■ Reading text:
Holme Moss transmitting station is the highest in England. Now it provides VHF coverage for FM and DAB to a wide area around the transmitter including West Yorkshire, South Yorkshire, Greater Manchester and parts of Cheshire, Derbyshire and Nottinghamshire. The FM signals operate at 250 kW from one of the most powerful transmitters in the country with reception available as far north as the Borders, as far south as Birmingham, and to the east and west coasts. Emley Moor transmitting station (55.44°, 15.53 km) and Moorside Edge transmitting station (348.22°, 11.56 km) can be seen from the location.

==Transport==
In the winter Holme Moss frequently gets a covering of snow and the road over the moor is often the first in the area to be blocked. Kirklees Highways department clears the road as far as the border with Derbyshire. Derbyshire County Council Highways Authority is responsible for clearing the southern side.

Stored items
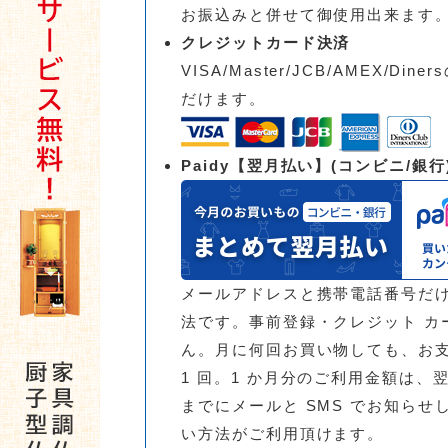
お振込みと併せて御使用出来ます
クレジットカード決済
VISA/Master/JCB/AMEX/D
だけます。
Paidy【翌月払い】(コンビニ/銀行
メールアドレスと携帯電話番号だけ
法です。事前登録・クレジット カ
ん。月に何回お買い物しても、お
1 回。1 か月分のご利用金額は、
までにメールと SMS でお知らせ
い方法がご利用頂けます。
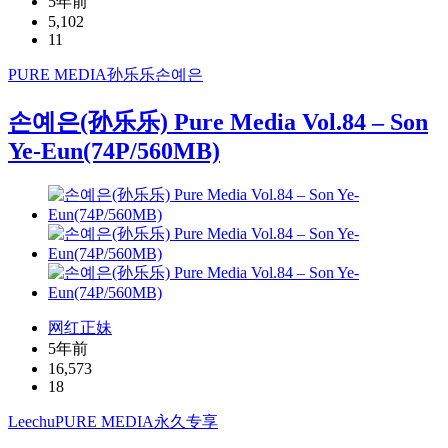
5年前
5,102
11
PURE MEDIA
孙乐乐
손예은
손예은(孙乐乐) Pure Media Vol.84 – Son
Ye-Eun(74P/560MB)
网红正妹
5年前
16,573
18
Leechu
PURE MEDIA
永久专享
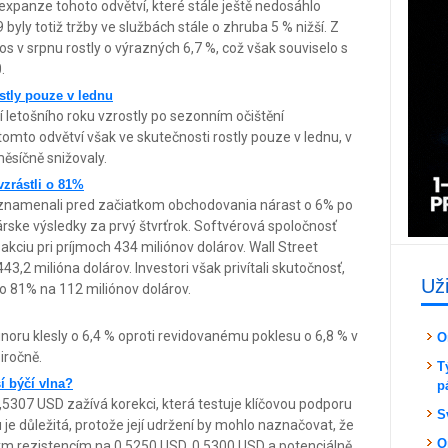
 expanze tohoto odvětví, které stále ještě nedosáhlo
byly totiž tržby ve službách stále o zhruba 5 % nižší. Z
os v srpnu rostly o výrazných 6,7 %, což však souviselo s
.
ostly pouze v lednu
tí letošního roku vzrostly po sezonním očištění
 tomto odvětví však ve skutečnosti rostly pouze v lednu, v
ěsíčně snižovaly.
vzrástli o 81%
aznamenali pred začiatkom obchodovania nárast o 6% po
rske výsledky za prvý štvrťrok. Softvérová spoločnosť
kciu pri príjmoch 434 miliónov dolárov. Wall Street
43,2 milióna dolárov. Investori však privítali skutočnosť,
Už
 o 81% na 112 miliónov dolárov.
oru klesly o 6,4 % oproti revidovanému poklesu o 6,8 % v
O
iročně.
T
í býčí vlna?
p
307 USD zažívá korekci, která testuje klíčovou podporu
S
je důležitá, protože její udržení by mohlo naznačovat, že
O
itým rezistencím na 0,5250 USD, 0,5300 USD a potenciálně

■ What you will do:
1. Extract the passage of the Holme Moss text from "Holme Moss transmitting" up to and including "from the location.", word for word.
2. Extend the Holme Moss text by writing what comes after its last sentence.
The items are separate material and are not part of the Holme Moss text.

■ Expected results:
1.
Holme Moss transmitting station is the highest in England. Now it provides VHF coverage for FM and DAB to a wide area around the transmitter including West Yorkshire, South Yorkshire, Greater Manchester and parts of Cheshire, Derbyshire and Nottinghamshire. The FM signals operate at 250 kW from one of the most powerful transmitters in the country with reception available as far north as the Borders, as far south as Birmingham, and to the east and west coasts. Emley Moor transmitting station (55.44°, 15.53 km) and Moorside Edge transmitting station (348.22°, 11.56 km) can be seen from the location.

2.
==Sport==

===Athletics===
Holmfirth Harriers Athletics Club organise an annual "Holme Moss Fell Race" on and around Holme Moss in the summer. The race starts at Cartworth Moor cricket ground, crosses Ramsden Clough to Holme Moss, crosses and descends to Crowden before returning via Bareholme Moss, Laddow Rocks and Black Hill.

===Cycling===

To British cycling enthusiasts, Holme Moss has become synonymous with the A6024 (Woodhead Road) which crosses the moor, between the village of Holmbridge to the north and the Woodhead Reservoir to the south. The northern side in particular is one of England's best known bicycle ascents, and has acquired a reputation as among the country's more difficult climbs. It has often been used for domestic competition in British road racing and mountain biking.

====Climbs====
Starting from Holmfirth, to the north, the climb is 7 km long, gaining 394 m in altitude, at an average gradient of 5.6%, although the penultimate kilometre is at a gradient of 11%.

From the south, the climb starts at the junction with the A628, from where it is 4 km long, with a height gain of 274 m at an average gradient of 6.9%.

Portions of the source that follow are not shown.